**Text block**:
One of the biggest obstacles for woman suffragists was a general fear of gender inversion. The predominant anti-suffrage fear throughout the nineteenth century was that the female sex would transform into a masculine gender if women were granted the vote.[1] For a nineteenth and twentieth century audience, gender was a binary system –

male/female, masculine/feminine. The primary concerns among suffrage opponents in print and film revolve around this concern for inverted gender relations. Because of the belief that genders were mutually exclusive, there was little
room for departing from expected gender norms. It was in this vein that much of the anti-suffrage literature and sketches of nineteenth-century suffragists emerged. The twentieth century was certainly still very invested in this gender dichotomy, which is why suffragists worked so hard to frame woman’s suffrage as distinctly feminine through their own media. Still though, publications like Life magazine, which was opposed to suffrage, presented a number of cartoons that played with the idea of gender reversal.
While suffragists saw the vote as a tool to accomplish reform, anti-suffragists saw the shift of women’s roles as a threat to traditional gender roles and family values. A number of
anti-suffragist media depict masculine women who stand opposed to the traditional values associated with women.

**Work request**:
Copy the part of the passage on anti-suffrage fears that opens with the words "male/female, masculine/feminine. The" and closes with "idea of gender reversal.", substituting "drawings" for "cartoons".

**Input data**:
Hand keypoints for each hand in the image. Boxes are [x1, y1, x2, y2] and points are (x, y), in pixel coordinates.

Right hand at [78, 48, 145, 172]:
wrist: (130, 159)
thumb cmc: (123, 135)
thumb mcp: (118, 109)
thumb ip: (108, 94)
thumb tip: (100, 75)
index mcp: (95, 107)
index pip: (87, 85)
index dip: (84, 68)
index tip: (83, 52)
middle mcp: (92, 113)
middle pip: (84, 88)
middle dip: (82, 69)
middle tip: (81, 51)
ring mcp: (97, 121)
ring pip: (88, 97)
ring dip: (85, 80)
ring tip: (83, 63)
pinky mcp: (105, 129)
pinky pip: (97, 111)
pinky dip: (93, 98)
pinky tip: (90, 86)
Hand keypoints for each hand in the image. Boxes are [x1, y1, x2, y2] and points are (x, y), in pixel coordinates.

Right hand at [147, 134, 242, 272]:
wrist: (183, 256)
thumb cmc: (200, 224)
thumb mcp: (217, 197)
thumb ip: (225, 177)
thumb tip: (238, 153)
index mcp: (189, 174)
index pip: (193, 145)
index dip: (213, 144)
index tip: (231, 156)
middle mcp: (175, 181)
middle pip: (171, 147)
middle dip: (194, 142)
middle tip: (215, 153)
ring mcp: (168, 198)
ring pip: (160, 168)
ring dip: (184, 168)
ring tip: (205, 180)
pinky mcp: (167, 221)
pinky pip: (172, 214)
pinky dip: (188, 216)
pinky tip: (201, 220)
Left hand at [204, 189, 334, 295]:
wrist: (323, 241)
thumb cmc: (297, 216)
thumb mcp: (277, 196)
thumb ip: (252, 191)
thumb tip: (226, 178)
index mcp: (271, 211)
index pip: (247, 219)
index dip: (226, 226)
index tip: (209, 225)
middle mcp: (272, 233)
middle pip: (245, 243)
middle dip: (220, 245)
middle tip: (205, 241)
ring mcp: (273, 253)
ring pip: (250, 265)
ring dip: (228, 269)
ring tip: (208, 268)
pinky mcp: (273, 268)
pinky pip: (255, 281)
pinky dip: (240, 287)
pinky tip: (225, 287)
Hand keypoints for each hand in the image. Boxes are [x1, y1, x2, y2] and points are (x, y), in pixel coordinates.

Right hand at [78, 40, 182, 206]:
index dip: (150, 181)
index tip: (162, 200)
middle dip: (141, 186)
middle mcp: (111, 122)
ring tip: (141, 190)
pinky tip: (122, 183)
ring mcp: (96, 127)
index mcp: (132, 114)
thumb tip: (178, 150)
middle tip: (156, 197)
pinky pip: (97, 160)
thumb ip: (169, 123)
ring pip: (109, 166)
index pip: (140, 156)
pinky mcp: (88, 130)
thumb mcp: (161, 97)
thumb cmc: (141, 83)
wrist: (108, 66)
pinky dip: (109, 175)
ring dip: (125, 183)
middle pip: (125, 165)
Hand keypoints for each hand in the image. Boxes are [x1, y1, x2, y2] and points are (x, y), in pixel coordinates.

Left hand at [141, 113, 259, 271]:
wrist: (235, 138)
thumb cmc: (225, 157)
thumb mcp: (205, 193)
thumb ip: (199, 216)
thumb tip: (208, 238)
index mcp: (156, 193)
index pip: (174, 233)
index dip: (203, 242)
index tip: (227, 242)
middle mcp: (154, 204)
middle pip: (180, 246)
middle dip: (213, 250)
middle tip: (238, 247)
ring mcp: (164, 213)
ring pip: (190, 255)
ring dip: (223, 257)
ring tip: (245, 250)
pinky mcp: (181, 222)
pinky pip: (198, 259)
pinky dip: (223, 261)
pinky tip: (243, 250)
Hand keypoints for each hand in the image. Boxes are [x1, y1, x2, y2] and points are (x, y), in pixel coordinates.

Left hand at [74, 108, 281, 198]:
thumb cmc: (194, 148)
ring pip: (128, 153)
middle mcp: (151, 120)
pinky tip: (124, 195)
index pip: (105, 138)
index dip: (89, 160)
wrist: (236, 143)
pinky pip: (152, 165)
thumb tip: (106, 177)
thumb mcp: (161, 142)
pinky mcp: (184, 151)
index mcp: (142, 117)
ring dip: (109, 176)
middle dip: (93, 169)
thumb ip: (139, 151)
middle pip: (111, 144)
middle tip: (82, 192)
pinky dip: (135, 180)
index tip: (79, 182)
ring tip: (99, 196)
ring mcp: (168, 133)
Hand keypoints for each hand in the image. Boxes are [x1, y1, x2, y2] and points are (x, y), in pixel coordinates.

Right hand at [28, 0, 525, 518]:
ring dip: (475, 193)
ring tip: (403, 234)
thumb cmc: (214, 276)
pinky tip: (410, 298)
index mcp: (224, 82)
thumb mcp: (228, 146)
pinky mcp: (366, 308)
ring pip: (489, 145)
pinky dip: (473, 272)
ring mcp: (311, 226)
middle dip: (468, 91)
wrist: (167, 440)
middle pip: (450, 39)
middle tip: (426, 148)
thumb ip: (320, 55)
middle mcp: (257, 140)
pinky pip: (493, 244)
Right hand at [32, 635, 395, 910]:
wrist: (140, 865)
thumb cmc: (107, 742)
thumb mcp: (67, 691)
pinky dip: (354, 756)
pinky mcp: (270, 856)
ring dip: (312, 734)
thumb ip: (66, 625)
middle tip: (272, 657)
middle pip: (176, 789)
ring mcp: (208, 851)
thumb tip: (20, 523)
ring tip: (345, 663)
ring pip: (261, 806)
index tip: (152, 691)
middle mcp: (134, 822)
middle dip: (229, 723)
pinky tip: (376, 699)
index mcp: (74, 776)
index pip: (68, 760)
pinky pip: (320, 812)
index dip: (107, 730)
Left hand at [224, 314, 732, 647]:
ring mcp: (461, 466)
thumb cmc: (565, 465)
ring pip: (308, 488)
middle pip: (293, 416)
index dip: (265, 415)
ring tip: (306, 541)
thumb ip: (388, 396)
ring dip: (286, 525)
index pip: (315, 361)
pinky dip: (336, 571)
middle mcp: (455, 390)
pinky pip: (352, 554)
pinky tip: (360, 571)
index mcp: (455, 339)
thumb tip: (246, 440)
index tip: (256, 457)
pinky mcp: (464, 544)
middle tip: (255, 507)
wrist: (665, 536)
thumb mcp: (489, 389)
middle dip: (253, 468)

--

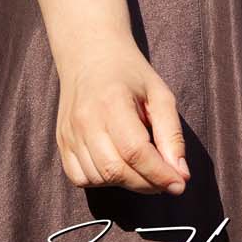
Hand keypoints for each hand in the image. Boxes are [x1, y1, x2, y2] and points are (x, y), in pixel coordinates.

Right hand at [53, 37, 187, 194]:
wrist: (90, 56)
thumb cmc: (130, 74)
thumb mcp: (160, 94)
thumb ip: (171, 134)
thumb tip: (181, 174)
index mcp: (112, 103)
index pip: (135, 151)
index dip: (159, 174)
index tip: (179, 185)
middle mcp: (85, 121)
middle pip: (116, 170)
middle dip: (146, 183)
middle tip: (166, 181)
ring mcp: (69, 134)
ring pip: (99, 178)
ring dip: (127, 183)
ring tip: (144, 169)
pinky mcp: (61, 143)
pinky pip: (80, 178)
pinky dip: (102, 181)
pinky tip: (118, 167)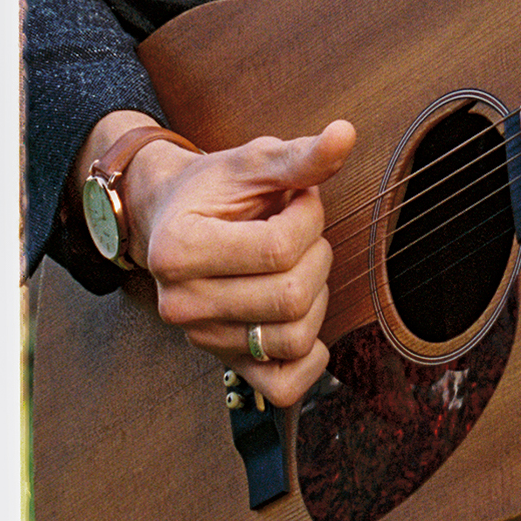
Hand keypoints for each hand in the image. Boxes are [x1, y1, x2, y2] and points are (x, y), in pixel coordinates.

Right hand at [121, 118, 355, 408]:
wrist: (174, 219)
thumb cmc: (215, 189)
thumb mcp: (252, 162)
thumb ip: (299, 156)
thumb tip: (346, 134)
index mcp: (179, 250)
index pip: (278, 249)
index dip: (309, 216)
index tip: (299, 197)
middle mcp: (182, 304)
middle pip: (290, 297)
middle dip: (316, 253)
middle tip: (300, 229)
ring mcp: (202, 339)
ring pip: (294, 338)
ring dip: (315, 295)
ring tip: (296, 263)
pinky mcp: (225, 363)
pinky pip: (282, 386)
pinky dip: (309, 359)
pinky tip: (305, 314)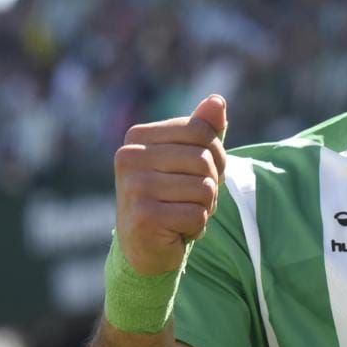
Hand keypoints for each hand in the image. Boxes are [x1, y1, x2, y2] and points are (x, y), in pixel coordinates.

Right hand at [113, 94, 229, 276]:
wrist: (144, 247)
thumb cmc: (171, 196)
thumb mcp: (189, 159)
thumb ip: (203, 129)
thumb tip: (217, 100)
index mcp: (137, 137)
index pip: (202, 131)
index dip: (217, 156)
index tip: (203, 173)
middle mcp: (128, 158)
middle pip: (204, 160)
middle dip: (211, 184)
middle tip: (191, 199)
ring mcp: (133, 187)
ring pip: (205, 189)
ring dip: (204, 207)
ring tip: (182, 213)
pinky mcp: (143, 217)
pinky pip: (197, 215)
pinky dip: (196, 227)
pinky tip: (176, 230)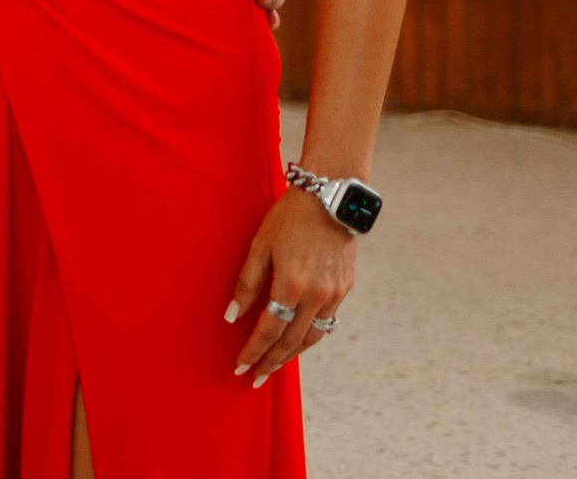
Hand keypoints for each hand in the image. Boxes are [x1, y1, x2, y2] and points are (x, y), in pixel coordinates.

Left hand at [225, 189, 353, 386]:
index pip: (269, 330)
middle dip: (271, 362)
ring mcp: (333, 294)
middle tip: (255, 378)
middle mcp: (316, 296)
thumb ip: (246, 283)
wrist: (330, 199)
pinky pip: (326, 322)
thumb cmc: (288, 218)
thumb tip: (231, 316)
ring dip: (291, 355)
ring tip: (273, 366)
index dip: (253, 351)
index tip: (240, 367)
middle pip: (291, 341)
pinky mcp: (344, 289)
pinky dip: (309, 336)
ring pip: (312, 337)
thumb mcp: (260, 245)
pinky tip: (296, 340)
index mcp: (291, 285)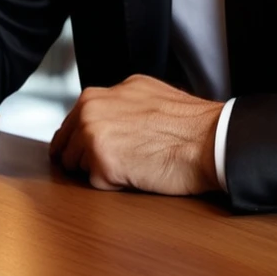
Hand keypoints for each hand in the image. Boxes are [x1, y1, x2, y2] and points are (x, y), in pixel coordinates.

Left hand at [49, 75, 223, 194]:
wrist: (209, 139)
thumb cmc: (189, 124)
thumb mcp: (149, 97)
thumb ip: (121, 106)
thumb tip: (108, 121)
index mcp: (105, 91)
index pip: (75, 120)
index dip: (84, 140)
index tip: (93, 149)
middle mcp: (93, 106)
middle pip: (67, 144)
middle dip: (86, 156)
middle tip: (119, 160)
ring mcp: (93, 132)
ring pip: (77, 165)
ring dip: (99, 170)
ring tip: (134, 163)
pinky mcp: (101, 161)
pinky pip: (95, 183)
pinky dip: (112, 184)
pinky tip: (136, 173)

**Written response**:
male/female, masculine/feminine. The primary concerns among suffrage opponents in print and film revolve around this concern for inverted gender relations. Because of the belief that genders were mutually exclusive, there was little
room for departing from expected gender norms. It was in this vein that much of the anti-suffrage literature and sketches of nineteenth-century suffragists emerged. The twentieth century was certainly still very invested in this gender dichotomy, which is why suffragists worked so hard to frame woman’s suffrage as distinctly feminine through their own media. Still though, publications like Life magazine, which was opposed to suffrage, presented a number of drawings that played with the idea of gender reversal.